:: TO-DO ITEM ::
Repeat each line of text in the records below word for word, leaving out the pictures.

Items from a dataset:
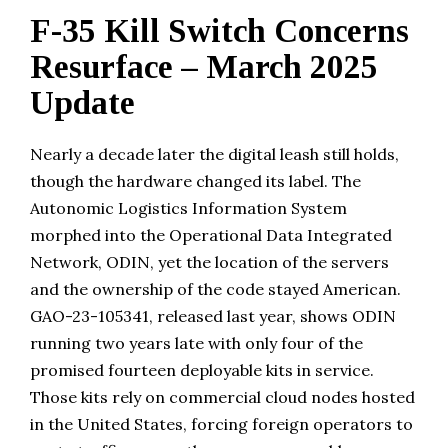
F-35 Kill Switch Concerns
Resurface – March 2025
Update
Nearly a decade later the digital leash still holds,
though the hardware changed its label. The
Autonomic Logistics Information System
morphed into the Operational Data Integrated
Network, ODIN, yet the location of the servers
and the ownership of the code stayed American.
GAO-23-105341, released last year, shows ODIN
running two years late with only four of the
promised fourteen deployable kits in service.
Those kits rely on commercial cloud nodes hosted
in the United States, forcing foreign operators to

:: OUTPUT OF THE EXERCISE ::
F-35 Kill Switch Concerns
Resurface – March 2025
Update
Nearly a decade later the digital leash still holds,
though the hardware changed its label. The
Autonomic Logistics Information System
morphed into the Operational Data Integrated
Network, ODIN, yet the location of the servers
and the ownership of the code stayed American.
GAO-23-105341, released last year, shows ODIN
running two years late with only four of the
promised fourteen deployable kits in service.
Those kits rely on commercial cloud nodes hosted
in the United States, forcing foreign operators to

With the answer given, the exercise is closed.